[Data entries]
■ ■ ■ ■ ■ ■ ■

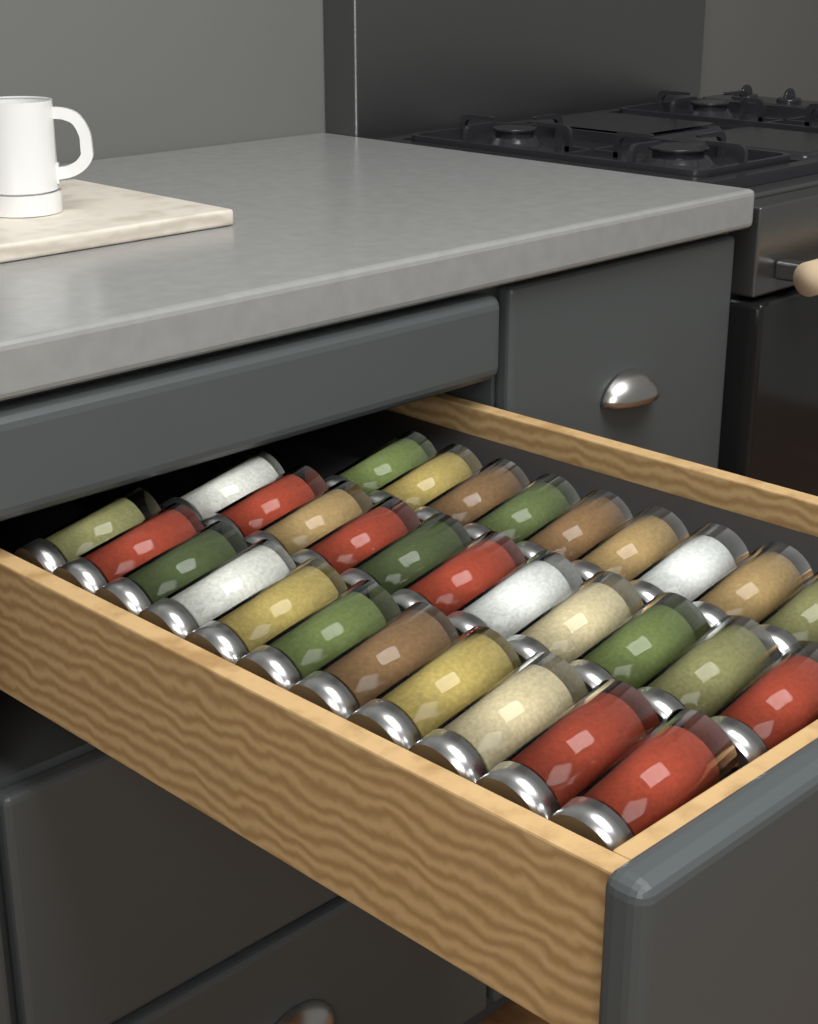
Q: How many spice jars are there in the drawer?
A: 31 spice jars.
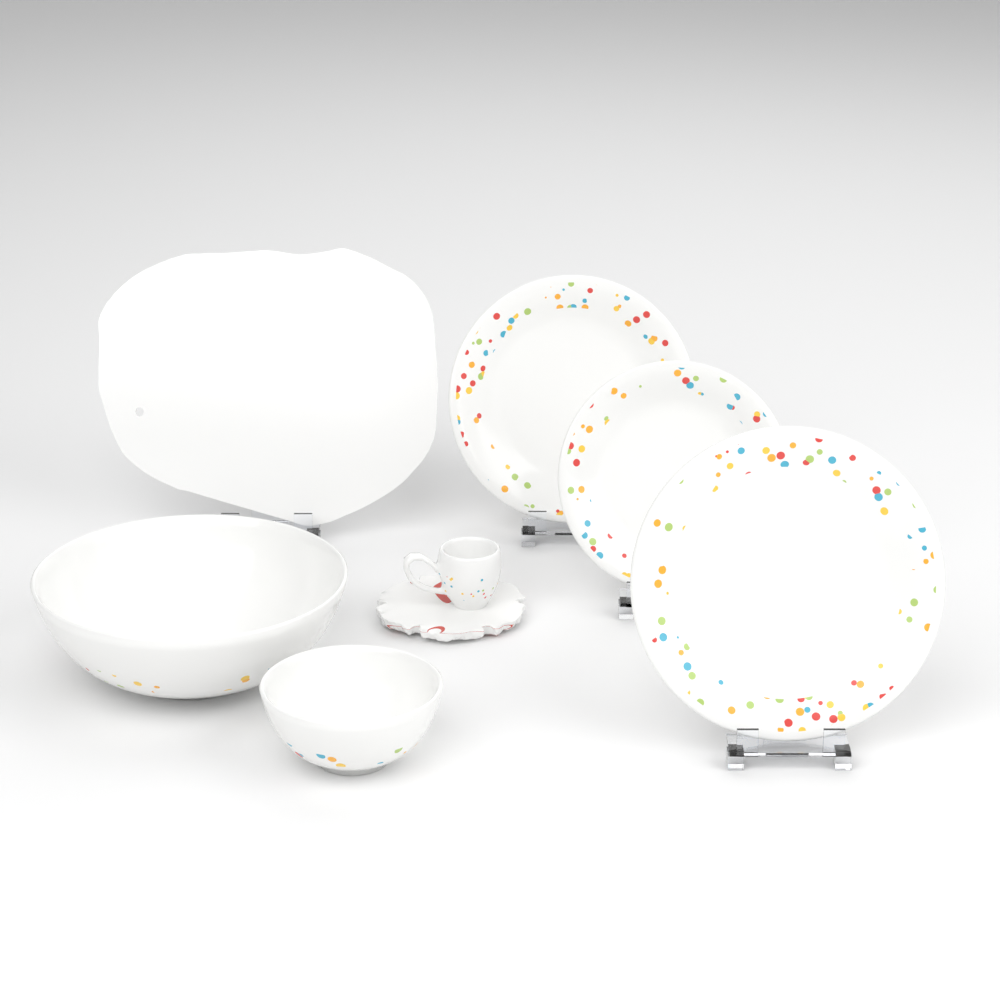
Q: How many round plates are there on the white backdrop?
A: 3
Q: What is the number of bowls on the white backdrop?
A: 2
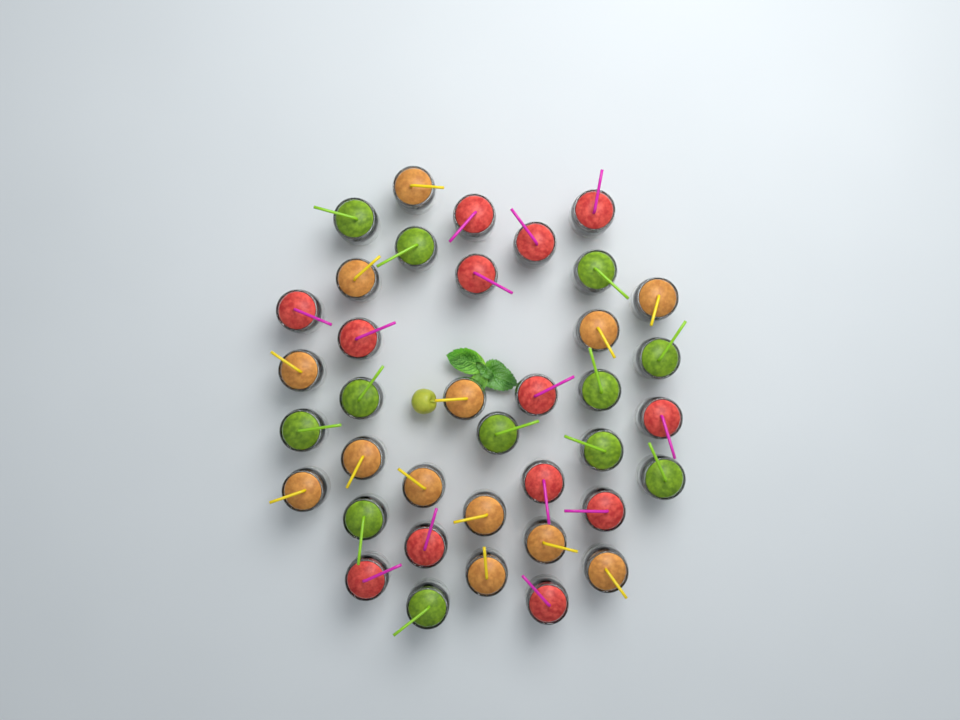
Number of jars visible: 38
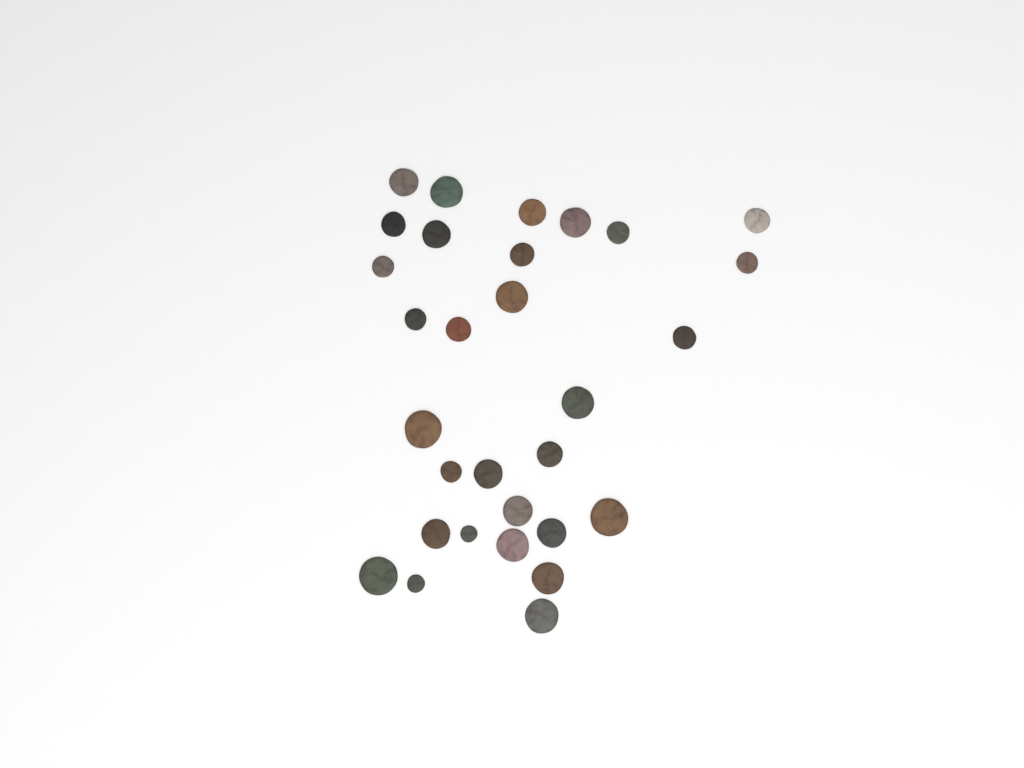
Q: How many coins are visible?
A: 30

■ ■ ■ ■ ■ ■ ■

Task brief: Return each line from the items above that contains the word "visible".

Result of this exercise:
Number of jars visible: 38
Q: How many coins are visible?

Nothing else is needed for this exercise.